Unlike on the farm laws, there was no repeal of the Citizenship Amendment Act. However, the backpedaling of the Modi government was still significant given its strong Hindutva positioning. From Amit Shah threatening to bring in an National Register of Citizens at the start of 2019, by the end of the year Modi was claiming urgently that the BJP actually had nothing to do with it. Moreover, two years after it was passed, the Citizenship Amendment Act is still to be implemented.
Similar gridlock exists with Kashmir. In 2019, the Modi government had summarily removed the special status of Jammu and Kashmir in the Indian Constitution and downgraded it to a Union territory without consulting the state assembly.

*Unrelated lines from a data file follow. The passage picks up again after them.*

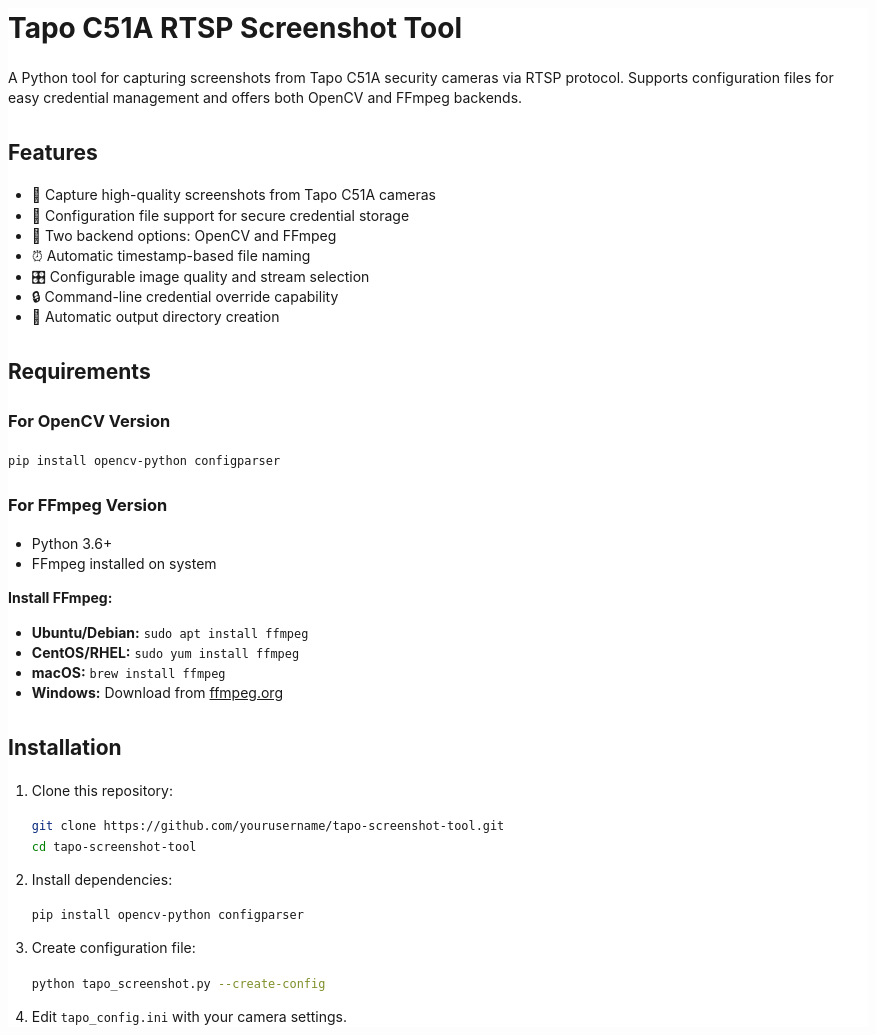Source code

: # Tapo C51A RTSP Screenshot Tool

A Python tool for capturing screenshots from Tapo C51A security cameras via RTSP protocol. Supports configuration files for easy credential management and offers both OpenCV and FFmpeg backends.

## Features

- 📸 Capture high-quality screenshots from Tapo C51A cameras
- 🔧 Configuration file support for secure credential storage
- 🎯 Two backend options: OpenCV and FFmpeg
- ⏰ Automatic timestamp-based file naming
- 🎛️ Configurable image quality and stream selection
- 🔒 Command-line credential override capability
- 📁 Automatic output directory creation

## Requirements

### For OpenCV Version
```bash
pip install opencv-python configparser
```

### For FFmpeg Version
- Python 3.6+
- FFmpeg installed on system

**Install FFmpeg:**
- **Ubuntu/Debian:** `sudo apt install ffmpeg`
- **CentOS/RHEL:** `sudo yum install ffmpeg`
- **macOS:** `brew install ffmpeg`
- **Windows:** Download from [ffmpeg.org](https://ffmpeg.org/download.html)

## Installation

1. Clone this repository:
   ```bash
   git clone https://github.com/yourusername/tapo-screenshot-tool.git
   cd tapo-screenshot-tool
   ```

2. Install dependencies:
   ```bash
   pip install opencv-python configparser
   ```

3. Create configuration file:
   ```bash
   python tapo_screenshot.py --create-config
   ```

4. Edit `tapo_config.ini` with your camera settings.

The move was largely cosmetic given that the substance of special status had already long been removed. However, the iron fist adopted by the Centre since then means that the security situation today in the Valley is fraught. In all, it is unclear what was gained by the shock 2019 decision.
The current moment is a delicate one for the BJP. Modi’s populist, strongman image dictates that he takes strong policy decisions by claiming direct legitimacy from the Indian people. However, rollbacks, or even an inability to eventually implement these policy moves, can end up creating serious blowback for Modi. For example, farm leaders, having seen that Modi is coming from a position of weakness, have decided to press even harder by refusing to end the protest, arguing that farmers will only go home when all their conditions are fulfilled, including the provision of a (near-impossible) universal price guarantee for crops.
Photoshoot
On Sunday, the BJP ran an image of Uttar Pradesh chief minister Adityanath and Modi in deep discussion. Even as Twitter took on itself to point out that the photo was staged – the prime minster lost his shawl in the second photo as well as changed hands – it is clear that the BJP wants to dispel any rumours of a rift and make clear that the forthcoming state elections will be fought jointly by the two.